AI also allows the system to:
- Operate on lower-cost processors
- Avoid bulky data centers or expensive cloud connections
- Run fully offline, which is crucial for real-world deployment in remote areas
Next Steps and Future Vision
Benjamin is far from done. He has:
- Filed for provisional patents for his system
- Plans to open-source parts of the design for educational and humanitarian use
- Hopes to partner with medical institutions and nonprofits to bring the arm to real users
- Envisions a future where his tech enhances lives globally—not just in labs or hospitals, but in homes and villages everywhere
“I want this to be more than a science fair project,” Benjamin said.
“I want it to be a tool that helps real people regain control of their lives.”
What This Means for the Future of Assistive Tech
Benjamin’s story proves that young minds with limited tools can solve billion-dollar problems—problems big corporations often overlook because the profit margins aren’t there.

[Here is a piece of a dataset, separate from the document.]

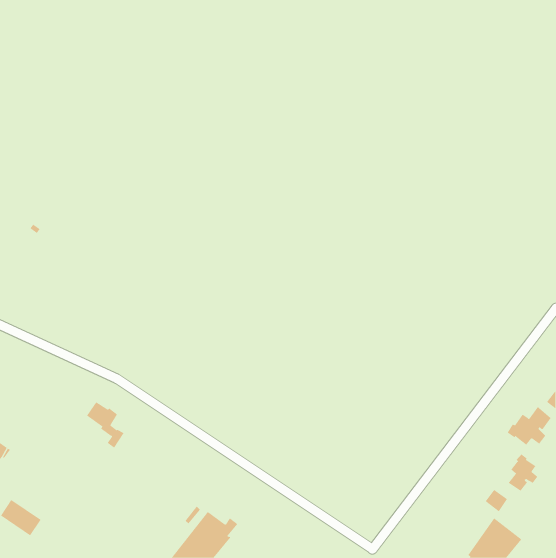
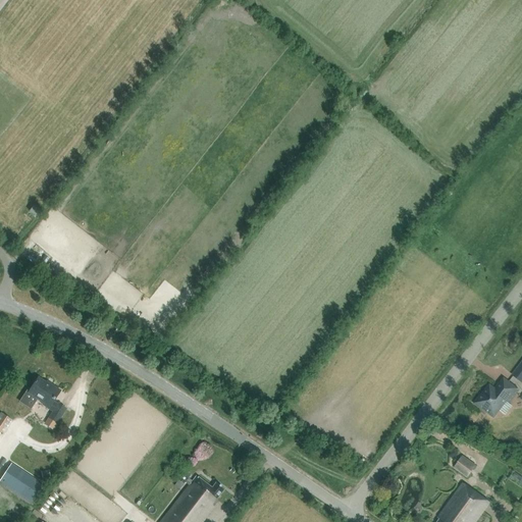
building: [86,401,124,448] -> [28,380,63,424]
building: [508,454,538,492] -> none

This kind of grassroots innovation can:
- Reduce dependency on high-cost medical systems
- Empower individuals in underserved regions
- Spark a wave of DIY biotech solutions
More importantly, it shows that the next era of human-computer interaction may not come from Silicon Valley—but from a basement workshop run by a teenager with a printer and a purpose.
Conclusion
What Benjamin Choi has built is more than just a robotic limb. It’s a statement.
- That technology can be accessible.
- That brains and passion are more powerful than money.
- And that the future of healthcare, mobility, and autonomy might just begin in the minds of our youth.
This mind-controlled arm proves that the next frontier of assistive tech is not only about how advanced we can make it—but also how affordable and inclusive we dare to dream.